WORK TO COMPLETE:
Report all lines of the records that contain "gRPC".

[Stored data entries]
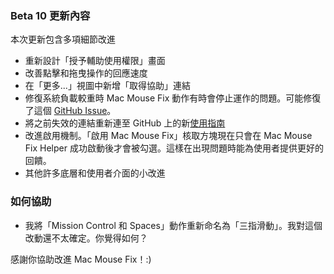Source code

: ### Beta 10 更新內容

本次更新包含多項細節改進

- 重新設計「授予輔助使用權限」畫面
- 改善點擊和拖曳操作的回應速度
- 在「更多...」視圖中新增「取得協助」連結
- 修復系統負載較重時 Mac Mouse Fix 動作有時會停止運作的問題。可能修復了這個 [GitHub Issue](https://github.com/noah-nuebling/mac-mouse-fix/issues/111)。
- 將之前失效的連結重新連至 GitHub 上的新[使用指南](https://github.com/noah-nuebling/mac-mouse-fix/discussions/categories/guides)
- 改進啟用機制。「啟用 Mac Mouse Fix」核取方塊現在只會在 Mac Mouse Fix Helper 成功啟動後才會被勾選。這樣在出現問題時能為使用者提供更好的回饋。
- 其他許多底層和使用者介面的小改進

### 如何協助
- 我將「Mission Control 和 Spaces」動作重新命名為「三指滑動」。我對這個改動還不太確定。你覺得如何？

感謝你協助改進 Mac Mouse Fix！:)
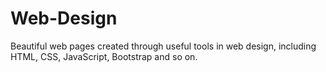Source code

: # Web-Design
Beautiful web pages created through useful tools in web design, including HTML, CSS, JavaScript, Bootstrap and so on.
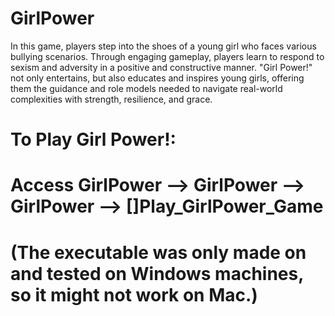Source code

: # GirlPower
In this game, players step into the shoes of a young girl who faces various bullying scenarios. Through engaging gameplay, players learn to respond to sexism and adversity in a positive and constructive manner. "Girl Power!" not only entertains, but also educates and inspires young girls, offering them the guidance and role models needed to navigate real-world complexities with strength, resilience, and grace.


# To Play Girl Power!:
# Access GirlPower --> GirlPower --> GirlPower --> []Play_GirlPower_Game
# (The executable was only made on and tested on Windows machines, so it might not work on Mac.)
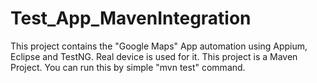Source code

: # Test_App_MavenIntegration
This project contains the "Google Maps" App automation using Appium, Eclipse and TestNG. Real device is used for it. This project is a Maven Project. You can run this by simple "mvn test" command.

...

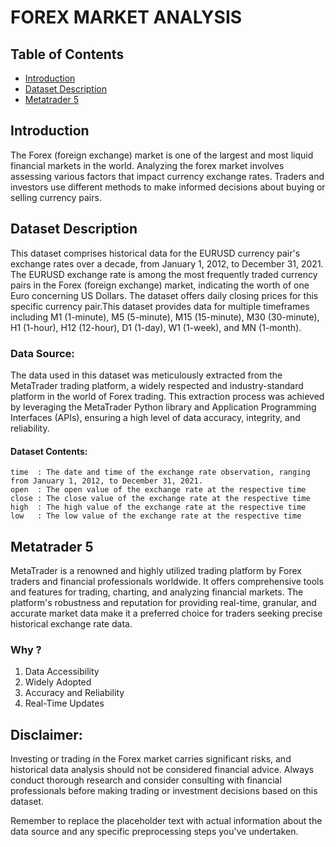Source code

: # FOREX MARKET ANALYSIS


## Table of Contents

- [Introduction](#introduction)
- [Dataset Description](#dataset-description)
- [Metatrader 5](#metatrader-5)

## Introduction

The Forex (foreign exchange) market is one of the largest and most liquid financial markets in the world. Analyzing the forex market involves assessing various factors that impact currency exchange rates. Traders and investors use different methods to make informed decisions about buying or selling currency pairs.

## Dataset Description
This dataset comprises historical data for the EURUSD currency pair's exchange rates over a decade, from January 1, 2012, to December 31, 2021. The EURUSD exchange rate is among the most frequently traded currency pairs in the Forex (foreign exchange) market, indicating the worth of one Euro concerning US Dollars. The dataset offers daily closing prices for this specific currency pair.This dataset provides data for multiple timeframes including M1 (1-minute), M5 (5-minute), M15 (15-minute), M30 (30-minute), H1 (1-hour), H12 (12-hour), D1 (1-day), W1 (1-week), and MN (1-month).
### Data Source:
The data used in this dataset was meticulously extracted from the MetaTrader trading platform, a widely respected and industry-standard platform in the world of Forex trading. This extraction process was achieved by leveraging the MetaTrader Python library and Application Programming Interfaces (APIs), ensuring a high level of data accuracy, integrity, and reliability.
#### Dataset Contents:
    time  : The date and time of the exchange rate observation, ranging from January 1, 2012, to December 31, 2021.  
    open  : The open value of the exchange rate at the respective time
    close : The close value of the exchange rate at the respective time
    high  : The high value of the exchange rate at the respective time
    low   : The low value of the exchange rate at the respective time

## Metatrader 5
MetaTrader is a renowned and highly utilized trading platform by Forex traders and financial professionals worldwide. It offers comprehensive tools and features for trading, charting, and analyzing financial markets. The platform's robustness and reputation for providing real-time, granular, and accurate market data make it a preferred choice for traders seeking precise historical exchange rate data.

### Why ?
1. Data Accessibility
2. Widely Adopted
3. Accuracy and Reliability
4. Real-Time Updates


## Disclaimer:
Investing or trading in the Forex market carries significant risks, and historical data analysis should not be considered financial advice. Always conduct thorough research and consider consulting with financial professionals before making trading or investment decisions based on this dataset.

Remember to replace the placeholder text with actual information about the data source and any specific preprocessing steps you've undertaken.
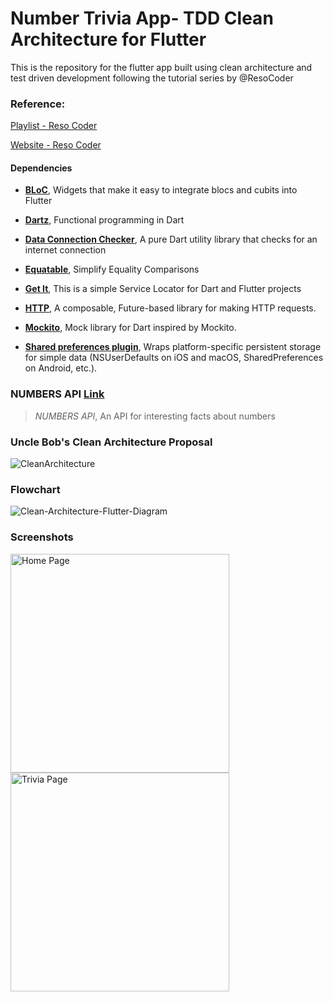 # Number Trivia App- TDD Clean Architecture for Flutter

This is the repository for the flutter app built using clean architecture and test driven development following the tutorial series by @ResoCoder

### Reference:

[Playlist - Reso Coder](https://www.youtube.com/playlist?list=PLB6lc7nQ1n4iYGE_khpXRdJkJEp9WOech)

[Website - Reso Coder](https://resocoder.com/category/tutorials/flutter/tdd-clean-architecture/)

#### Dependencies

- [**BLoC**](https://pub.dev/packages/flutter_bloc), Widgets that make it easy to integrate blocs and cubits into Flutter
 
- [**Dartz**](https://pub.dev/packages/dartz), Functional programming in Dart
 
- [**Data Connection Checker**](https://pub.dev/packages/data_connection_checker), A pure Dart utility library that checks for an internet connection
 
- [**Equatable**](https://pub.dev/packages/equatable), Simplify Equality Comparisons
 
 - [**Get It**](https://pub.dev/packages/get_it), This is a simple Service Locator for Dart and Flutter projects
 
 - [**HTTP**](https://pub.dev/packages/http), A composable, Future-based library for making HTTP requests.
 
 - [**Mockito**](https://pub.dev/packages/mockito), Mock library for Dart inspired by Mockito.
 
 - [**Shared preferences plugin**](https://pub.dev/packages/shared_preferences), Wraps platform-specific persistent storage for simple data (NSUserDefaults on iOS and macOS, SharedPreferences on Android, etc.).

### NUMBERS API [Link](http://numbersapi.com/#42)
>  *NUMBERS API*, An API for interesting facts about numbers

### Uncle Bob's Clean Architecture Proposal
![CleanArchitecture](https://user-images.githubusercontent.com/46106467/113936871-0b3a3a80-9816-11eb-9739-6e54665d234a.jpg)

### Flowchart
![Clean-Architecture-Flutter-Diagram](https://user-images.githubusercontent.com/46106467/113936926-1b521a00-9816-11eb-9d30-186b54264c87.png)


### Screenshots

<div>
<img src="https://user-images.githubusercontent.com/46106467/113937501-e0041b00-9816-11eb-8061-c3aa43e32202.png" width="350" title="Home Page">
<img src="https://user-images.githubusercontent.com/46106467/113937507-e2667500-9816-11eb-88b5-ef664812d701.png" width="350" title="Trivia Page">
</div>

---

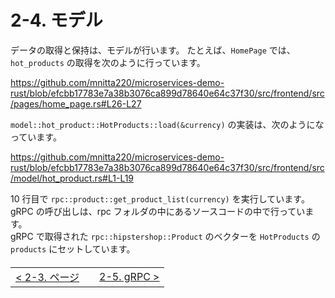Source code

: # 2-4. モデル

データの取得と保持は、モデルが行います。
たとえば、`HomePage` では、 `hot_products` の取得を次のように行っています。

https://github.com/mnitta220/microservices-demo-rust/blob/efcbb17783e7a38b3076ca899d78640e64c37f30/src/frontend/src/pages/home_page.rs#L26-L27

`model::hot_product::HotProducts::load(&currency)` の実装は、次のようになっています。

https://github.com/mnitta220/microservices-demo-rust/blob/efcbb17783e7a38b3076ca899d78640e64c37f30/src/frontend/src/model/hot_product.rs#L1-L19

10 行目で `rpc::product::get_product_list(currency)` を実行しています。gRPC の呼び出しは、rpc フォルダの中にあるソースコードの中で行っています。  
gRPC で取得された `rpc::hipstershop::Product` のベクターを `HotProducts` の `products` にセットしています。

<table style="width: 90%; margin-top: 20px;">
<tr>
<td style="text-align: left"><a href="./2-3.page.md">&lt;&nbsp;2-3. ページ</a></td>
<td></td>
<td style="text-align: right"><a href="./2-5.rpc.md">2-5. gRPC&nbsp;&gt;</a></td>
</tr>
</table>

RESULT OF THIS TASK:
10 行目で `rpc::product::get_product_list(currency)` を実行しています。gRPC の呼び出しは、rpc フォルダの中にあるソースコードの中で行っています。  
gRPC で取得された `rpc::hipstershop::Product` のベクターを `HotProducts` の `products` にセットしています。
<td style="text-align: right"><a href="./2-5.rpc.md">2-5. gRPC&nbsp;&gt;</a></td>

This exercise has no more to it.